Data to process ::
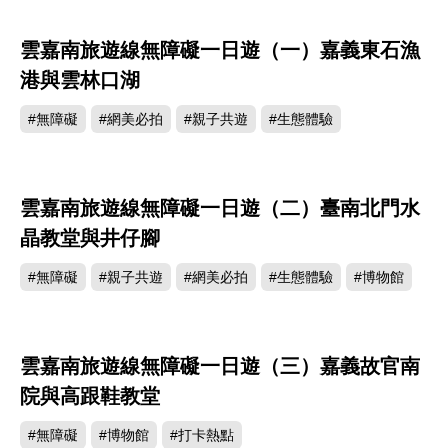
雲嘉南旅遊線無障礙一日遊（一）嘉義東石漁
港與雲林口湖
#無障礙
#網美必拍
#親子共遊
#生態體驗
雲嘉南旅遊線無障礙一日遊（二）臺南北門水
晶教堂與井仔腳
#無障礙
#親子共遊
#網美必拍
#生態體驗
#博物館
雲嘉南旅遊線無障礙一日遊（三）嘉義故官南
院與高跟鞋教堂
#無障礙
#博物館
#打卡熱點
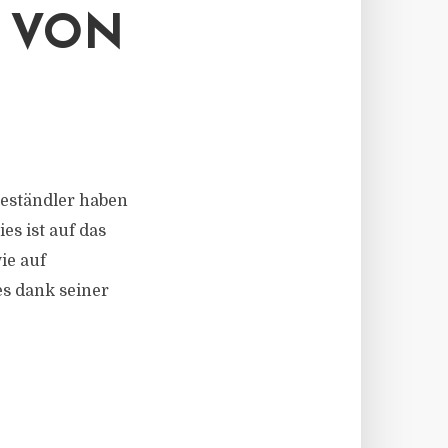
 VON
heständler haben
es ist auf das
ie auf
s dank seiner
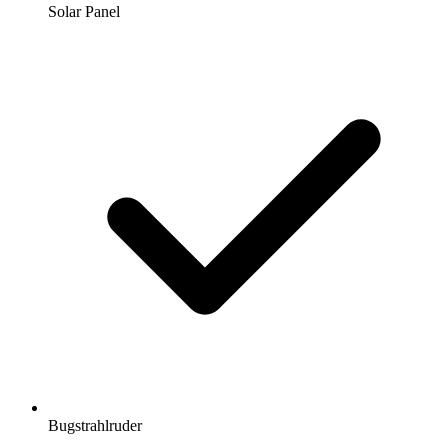
Solar Panel
Bugstrahlruder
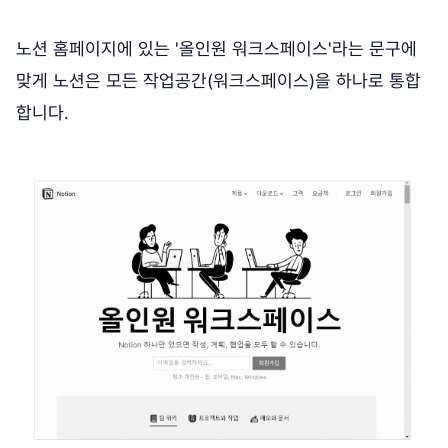
노션 홈페이지에 있는 '올인원 워크스페이스'라는 문구에
맞게 노션은 모든 작업공간(워크스페이스)을 하나로 통합
합니다.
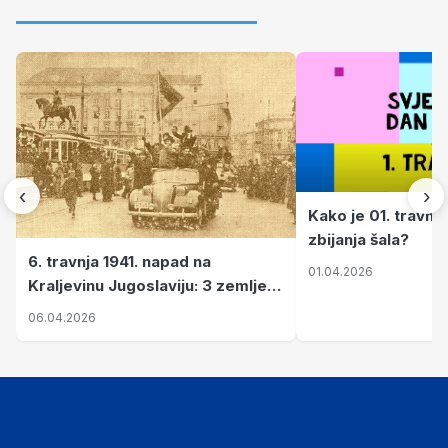
‹
›
Kako je 01. travnj
zbijanja šala?
6. travnja 1941. napad na
01.04.2026
Kraljevinu Jugoslaviju: 3 zemlje
nastale njenim raspadom
06.04.2026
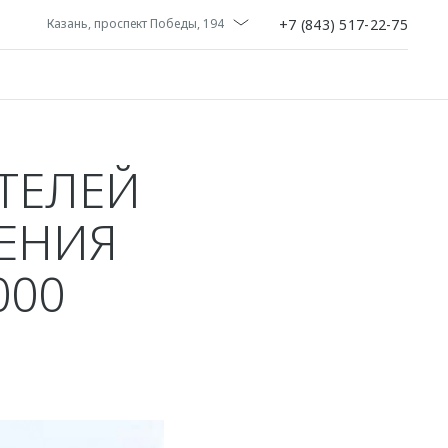
+7 (843) 517-22-75
Казань, проспект Победы, 194
ТЕЛЕЙ
ЕНИЯ
000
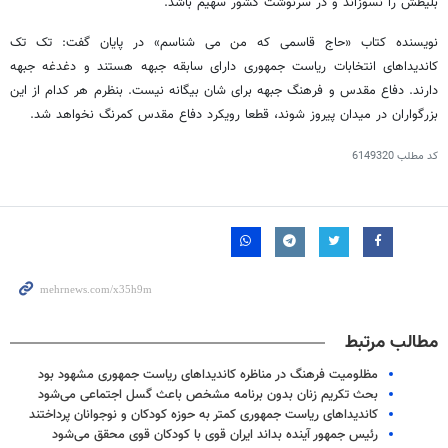
بلیطش را نسوزاند و در سرنوشت کشور سهیم باشد.
نویسنده کتاب «حاج قاسمی که من می شناسم» در پایان گفت: تک تک
کاندیداهای انتخابات ریاست جمهوری دارای سابقه جبهه هستند و دغدغه جبهه
دارند. دفاع مقدس و فرهنگ جبهه برای شان بیگانه نیست. بنظرم هر کدام از این
بزرگواران در میدان پیروز شوند، قطعا رویکرد دفاع مقدس کمرنگ نخواهد شد.
کد مطلب
6149320
مطالب مرتبط
مظلومیت فرهنگ در مناظره کاندیداهای ریاست جمهوری مشهود بود
بحث تکریم زنان بدون برنامه مشخص باعث گسل‌ اجتماعی می‌شود
کاندیداهای ریاست جمهوری کمتر به حوزه کودکان و نوجوانان پرداختند
رئیس جمهور آینده بداند ایران قوی با کودکان قوی محقق می‌شود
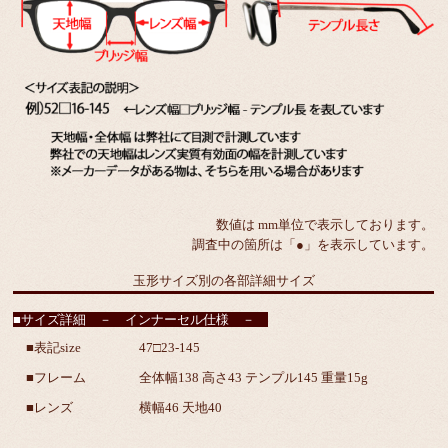
数値は mm単位で表示しております。
調査中の箇所は「●」を表示しています。
玉形サイズ別の各部詳細サイズ
■サイズ詳細 － インナーセル仕様 －
■表記size
47□23-145
■フレーム
全体幅138 高さ43 テンプル145 重量15g
■レンズ
横幅46 天地40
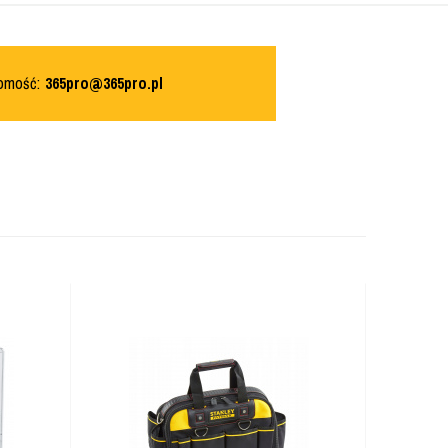
domość:
365pro@365pro.pl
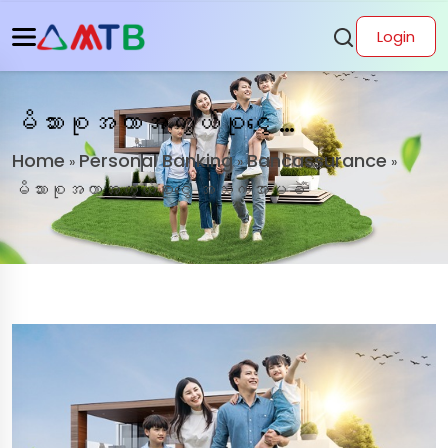
Login
မိသားစုအကာအကွယ်စုငွေ အသက်အာမခံ
Home
Personal Banking
Bancassurance
»
»
»
မိသားစုအကာအကွယ်စုငွေ အသက်အာမခံ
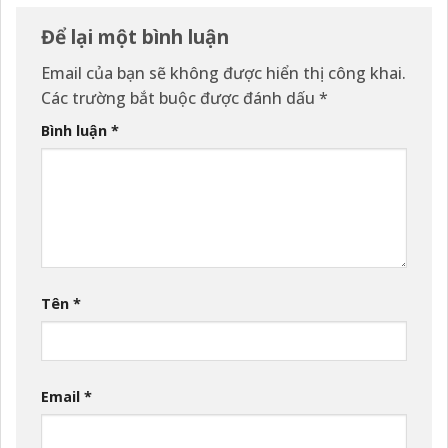
Để lại một bình luận
Email của bạn sẽ không được hiển thị công khai.
Các trường bắt buộc được đánh dấu
*
Bình luận
*
Tên
*
Email
*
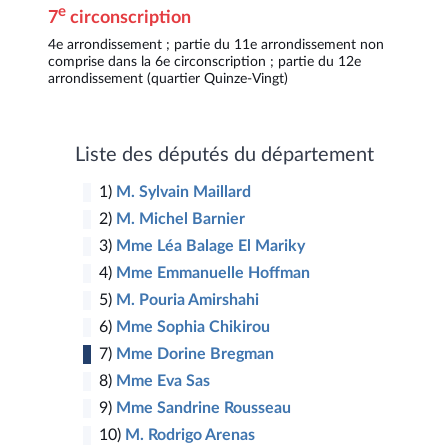
e
7
circonscription
3
4e arrondissement ; partie du 11e arrondissement non
comprise dans la 6e circonscription ; partie du 12e
4
arrondissement (quartier Quinze-Vingt)
1
2
14
Liste des députés du département
12
13
1)
M. Sylvain Maillard
1
2)
M. Michel Barnier
3)
Mme Léa Balage El Mariky
4)
Mme Emmanuelle Hoffman
5)
M. Pouria Amirshahi
6)
Mme Sophia Chikirou
7)
Mme Dorine Bregman
8)
Mme Eva Sas
9)
Mme Sandrine Rousseau
10)
M. Rodrigo Arenas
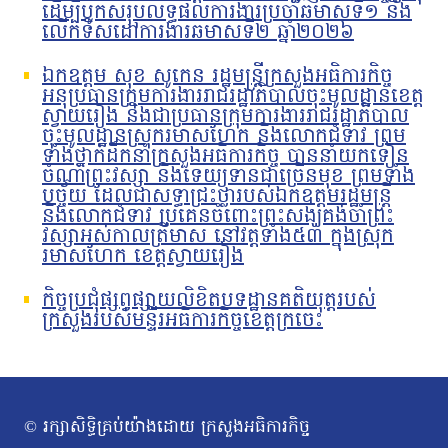
ដើម្បីបូកសរុបលទ្ធផលការងារប្រចាំឆមាសទី១ និង
លើកទិសដៅការងារឆមាសទី២ ឆ្នាំ២០២៦
ឯកឧត្តម សុខ សូកេន រដ្ឋមន្រ្តីក្រសួងអធិការកិច្ច
អនុប្រធានក្រុមការងាររាជរដ្ឋាភិបាលចុះមូលដ្ឋានខេត្ត
ស្វាយរៀង និងជាប្រធានក្រុមការងាររាជរដ្ឋាភិបាល
ចុះមូលដ្ឋានស្រុករមាសហែក និងលោកជំទាវ ព្រម
ទាំងថ្នាក់ដឹកនាំក្រសួងអធិការកិច្ច បាននាំយកទៀន
ចំណាំព្រះវស្សា និងទេយ្យទានជាច្រើនមុខ ព្រមទាំង
បច្ច័យ ដែលជាសទ្ធាជ្រះថ្លារបស់ឯកឧត្តមរដ្ឋមន្រ្តី
និងលោកជំទាវ ប្រគេនចំពោះព្រះសង្ឃគង់ចាំព្រះ
វស្សាអស់កាលត្រីមាស នៅវត្តទាំង៥៣ ក្នុងស្រុក
រមាសហែក ខេត្តស្វាយរៀង
កិច្ចប្រជុំផ្សព្វផ្សាយលិខិតបទដ្ឋានគតិយុត្តរបស់
ក្រសួងរបស់មន្ទីរអធិការកិច្ចខេត្តក្រចេះ
© រក្សាសិទ្ធិគ្រប់យ៉ាងដោយ ក្រសួងអធិការកិច្ច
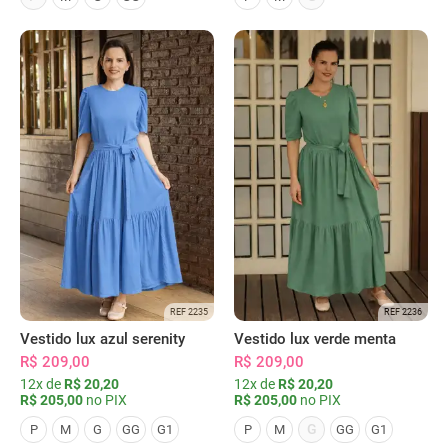
REF 2235
REF 2236
Vestido lux azul serenity
Vestido lux verde menta
R$ 209,00
R$ 209,00
12x de
R$ 20,20
12x de
R$ 20,20
R$ 205,00
no PIX
R$ 205,00
no PIX
G
P
M
G
GG
G1
P
M
GG
G1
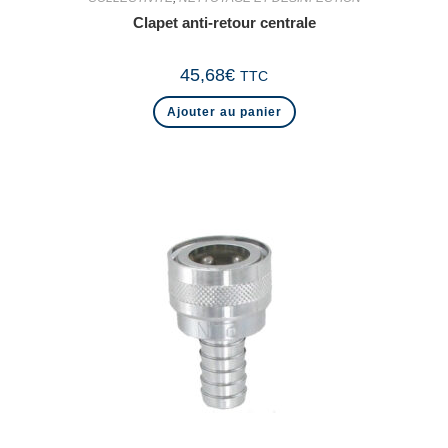
Clapet anti-retour centrale
45,68
€
TTC
Ajouter au panier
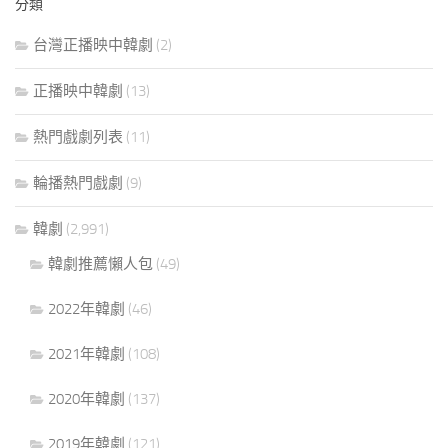
分類
台灣正播映中韓劇
(2)
正播映中韓劇
(13)
熱門戲劇列表
(11)
輪播熱門戲劇
(9)
韓劇
(2,991)
韓劇推薦懶人包
(49)
2022年韓劇
(46)
2021年韓劇
(108)
2020年韓劇
(137)
2019年韓劇
(121)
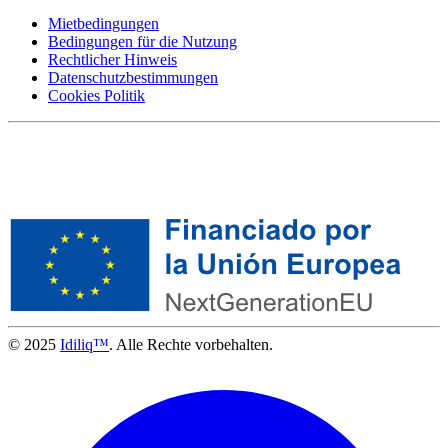
Mietbedingungen
Bedingungen für die Nutzung
Rechtlicher Hinweis
Datenschutzbestimmungen
Cookies Politik
© 2025
Idiliq™
. Alle Rechte vorbehalten.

Job ::
Format every line of text in the data above as a Markdown table with the columns "No." and "Text", numbering the rows in order. Leave out blank lines and the pictures.

Solution for this problem ::
| No. | Text |
|---|---|
| 1 | 雲嘉南旅遊線無障礙一日遊（一）嘉義東石漁 |
| 2 | 港與雲林口湖 |
| 3 | #無障礙 |
| 4 | #網美必拍 |
| 5 | #親子共遊 |
| 6 | #生態體驗 |
| 7 | 雲嘉南旅遊線無障礙一日遊（二）臺南北門水 |
| 8 | 晶教堂與井仔腳 |
| 9 | #無障礙 |
| 10 | #親子共遊 |
| 11 | #網美必拍 |
| 12 | #生態體驗 |
| 13 | #博物館 |
| 14 | 雲嘉南旅遊線無障礙一日遊（三）嘉義故官南 |
| 15 | 院與高跟鞋教堂 |
| 16 | #無障礙 |
| 17 | #博物館 |
| 18 | #打卡熱點 |
| 19 |  VON |
| 20 | heständler haben |
| 21 | es ist auf das |
| 22 | ie auf |
| 23 | s dank seiner |
| 24 | Solar Panel |
| 25 | Bugstrahlruder |
| 26 | 노션 홈페이지에 있는 '올인원 워크스페이스'라는 문구에 |
| 27 | 맞게 노션은 모든 작업공간(워크스페이스)을 하나로 통합 |
| 28 | 합니다. |
| 29 | ‹ |
| 30 | › |
| 31 | Kako je 01. travnj |
| 32 | zbijanja šala? |
| 33 | 6. travnja 1941. napad na |
| 34 | 01.04.2026 |
| 35 | Kraljevinu Jugoslaviju: 3 zemlje |
| 36 | nastale njenim raspadom |
| 37 | 06.04.2026 |
| 38 | +7 (843) 517-22-75 |
| 39 | Казань, проспект Победы, 194 |
| 40 | ТЕЛЕЙ |
| 41 | ЕНИЯ |
| 42 | 000 |
| 43 | بلیطش را نسوزاند و در سرنوشت کشور سهیم باشد. |
| 44 | نویسنده کتاب «حاج قاسمی که من می شناسم» در پایان گفت: تک تک |
| 45 | کاندیداهای انتخابات ریاست جمهوری دارای سابقه جبهه هستند و دغدغه جبهه |
| 46 | دارند. دفاع مقدس و فرهنگ جبهه برای شان بیگانه نیست. بنظرم هر کدام از این |
| 47 | بزرگواران در میدان پیروز شوند، قطعا رویکرد دفاع مقدس کمرنگ نخواهد شد. |
| 48 | کد مطلب |
| 49 | 6149320 |
| 50 | مطالب مرتبط |
| 51 | مظلومیت فرهنگ در مناظره کاندیداهای ریاست جمهوری مشهود بود |
| 52 | بحث تکریم زنان بدون برنامه مشخص باعث گسل‌ اجتماعی می‌شود |
| 53 | کاندیداهای ریاست جمهوری کمتر به حوزه کودکان و نوجوانان پرداختند |
| 54 | رئیس جمهور آینده بداند ایران قوی با کودکان قوی محقق می‌شود |
| 55 | 数値は mm単位で表示しております。 |
| 56 | 調査中の箇所は「●」を表示しています。 |
| 57 | 玉形サイズ別の各部詳細サイズ |
| 58 | ■サイズ詳細 － インナーセル仕様 － |
| 59 | ■表記size |
| 60 | 47□23-145 |
| 61 | ■フレーム |
| 62 | 全体幅138 高さ43 テンプル145 重量15g |
| 63 | ■レンズ |
| 64 | 横幅46 天地40 |
| 65 | domość: |
| 66 | 365pro@365pro.pl |
| 67 | Login |
| 68 | မိသားစုအကာအကွယ်စုငွေ အသက်အာမခံ |
| 69 | Home |
| 70 | Personal Banking |
| 71 | Bancassurance |
| 72 | » |
| 73 | » |
| 74 | » |
| 75 | မိသားစုအကာအကွယ်စုငွေ အသက်အာမခံ |
| 76 | Để lại một bình luận |
| 77 | Email của bạn sẽ không được hiển thị công khai. |
| 78 | Các trường bắt buộc được đánh dấu |
| 79 | * |
| 80 | Bình luận |
| 81 | * |
| 82 | Tên |
| 83 | * |
| 84 | Email |
| 85 | * |
| 86 | e |
| 87 | 7 |
| 88 | circonscription |
| 89 | 3 |
| 90 | 4e arrondissement ; partie du 11e arrondissement non |
| 91 | comprise dans la 6e circonscription ; partie du 12e |
| 92 | 4 |
| 93 | arrondissement (quartier Quinze-Vingt) |
| 94 | 1 |
| 95 | 2 |
| 96 | 14 |
| 97 | Liste des députés du département |
| 98 | 12 |
| 99 | 13 |
| 100 | 1) |
| 101 | M. Sylvain Maillard |
| 102 | 1 |
| 103 | 2) |
| 104 | M. Michel Barnier |
| 105 | 3) |
| 106 | Mme Léa Balage El Mariky |
| 107 | 4) |
| 108 | Mme Emmanuelle Hoffman |
| 109 | 5) |
| 110 | M. Pouria Amirshahi |
| 111 | 6) |
| 112 | Mme Sophia Chikirou |
| 113 | 7) |
| 114 | Mme Dorine Bregman |
| 115 | 8) |
| 116 | Mme Eva Sas |
| 117 | 9) |
| 118 | Mme Sandrine Rousseau |
| 119 | 10) |
| 120 | M. Rodrigo Arenas |
| 121 | ដើម្បីបូកសរុបលទ្ធផលការងារប្រចាំឆមាសទី១ និង |
| 122 | លើកទិសដៅការងារឆមាសទី២ ឆ្នាំ២០២៦ |
| 123 | ឯកឧត្តម សុខ សូកេន រដ្ឋមន្រ្តីក្រសួងអធិការកិច្ច |
| 124 | អនុប្រធានក្រុមការងាររាជរដ្ឋាភិបាលចុះមូលដ្ឋានខេត្ត |
| 125 | ស្វាយរៀង និងជាប្រធានក្រុមការងាររាជរដ្ឋាភិបាល |
| 126 | ចុះមូលដ្ឋានស្រុករមាសហែក និងលោកជំទាវ ព្រម |
| 127 | ទាំងថ្នាក់ដឹកនាំក្រសួងអធិការកិច្ច បាននាំយកទៀន |
| 128 | ចំណាំព្រះវស្សា និងទេយ្យទានជាច្រើនមុខ ព្រមទាំង |
| 129 | បច្ច័យ ដែលជាសទ្ធាជ្រះថ្លារបស់ឯកឧត្តមរដ្ឋមន្រ្តី |
| 130 | និងលោកជំទាវ ប្រគេនចំពោះព្រះសង្ឃគង់ចាំព្រះ |
| 131 | វស្សាអស់កាលត្រីមាស នៅវត្តទាំង៥៣ ក្នុងស្រុក |
| 132 | រមាសហែក ខេត្តស្វាយរៀង |
| 133 | កិច្ចប្រជុំផ្សព្វផ្សាយលិខិតបទដ្ឋានគតិយុត្តរបស់ |
| 134 | ក្រសួងរបស់មន្ទីរអធិការកិច្ចខេត្តក្រចេះ |
| 135 | © រក្សាសិទ្ធិគ្រប់យ៉ាងដោយ ក្រសួងអធិការកិច្ច |
| 136 | REF 2235 |
| 137 | REF 2236 |
| 138 | Vestido lux azul serenity |
| 139 | Vestido lux verde menta |
| 140 | R$ 209,00 |
| 141 | R$ 209,00 |
| 142 | 12x de |
| 143 | R$ 20,20 |
| 144 | 12x de |
| 145 | R$ 20,20 |
| 146 | R$ 205,00 |
| 147 | no PIX |
| 148 | R$ 205,00 |
| 149 | no PIX |
| 150 | G |
| 151 | P |
| 152 | M |
| 153 | G |
| 154 | GG |
| 155 | G1 |
| 156 | P |
| 157 | M |
| 158 | GG |
| 159 | G1 |
| 160 | Clapet anti-retour centrale |
| 161 | 45,68 |
| 162 | € |
| 163 | TTC |
| 164 | Ajouter au panier |
| 165 | 分類 |
| 166 | 台灣正播映中韓劇 |
| 167 | (2) |
| 168 | 正播映中韓劇 |
| 169 | (13) |
| 170 | 熱門戲劇列表 |
| 171 | (11) |
| 172 | 輪播熱門戲劇 |
| 173 | (9) |
| 174 | 韓劇 |
| 175 | (2,991) |
| 176 | 韓劇推薦懶人包 |
| 177 | (49) |
| 178 | 2022年韓劇 |
| 179 | (46) |
| 180 | 2021年韓劇 |
| 181 | (108) |
| 182 | 2020年韓劇 |
| 183 | (137) |
| 184 | 2019年韓劇 |
| 185 | (121) |
| 186 | Mietbedingungen |
| 187 | Bedingungen für die Nutzung |
| 188 | Rechtlicher Hinweis |
| 189 | Datenschutzbestimmungen |
| 190 | Cookies Politik |
| 191 | © 2025 |
| 192 | Idiliq™ |
| 193 | . Alle Rechte vorbehalten. |